§ **Exercise directions**
In the listing below, locate the line that contains "Rendered at 1275 by 1650 pixels." and the line that contains "For every layout". Restate word for word those two lines and every line between them, and nothing else.

§ **Data extract**

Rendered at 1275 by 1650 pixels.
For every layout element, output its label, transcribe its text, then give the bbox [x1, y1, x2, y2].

...

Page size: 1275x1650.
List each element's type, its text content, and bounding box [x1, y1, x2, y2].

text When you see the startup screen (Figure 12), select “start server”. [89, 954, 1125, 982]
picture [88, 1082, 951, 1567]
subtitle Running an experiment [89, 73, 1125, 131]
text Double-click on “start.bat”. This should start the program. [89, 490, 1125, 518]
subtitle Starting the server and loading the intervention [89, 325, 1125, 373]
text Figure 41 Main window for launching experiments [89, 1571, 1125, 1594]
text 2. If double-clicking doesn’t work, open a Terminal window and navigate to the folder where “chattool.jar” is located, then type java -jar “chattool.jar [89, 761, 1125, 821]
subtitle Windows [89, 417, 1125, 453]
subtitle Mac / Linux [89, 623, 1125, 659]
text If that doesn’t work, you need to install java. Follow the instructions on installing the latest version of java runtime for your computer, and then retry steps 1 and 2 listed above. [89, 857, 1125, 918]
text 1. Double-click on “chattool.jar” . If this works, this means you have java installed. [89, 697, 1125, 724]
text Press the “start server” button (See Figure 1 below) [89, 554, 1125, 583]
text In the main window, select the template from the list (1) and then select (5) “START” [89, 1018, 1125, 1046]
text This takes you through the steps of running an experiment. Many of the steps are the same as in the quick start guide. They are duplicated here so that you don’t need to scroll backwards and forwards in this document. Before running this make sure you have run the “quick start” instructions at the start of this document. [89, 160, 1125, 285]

§ **Exercise solution**
Rendered at 1275 by 1650 pixels.
For every layout element, output its label, transcribe its text, then give the bbox [x1, y1, x2, y2].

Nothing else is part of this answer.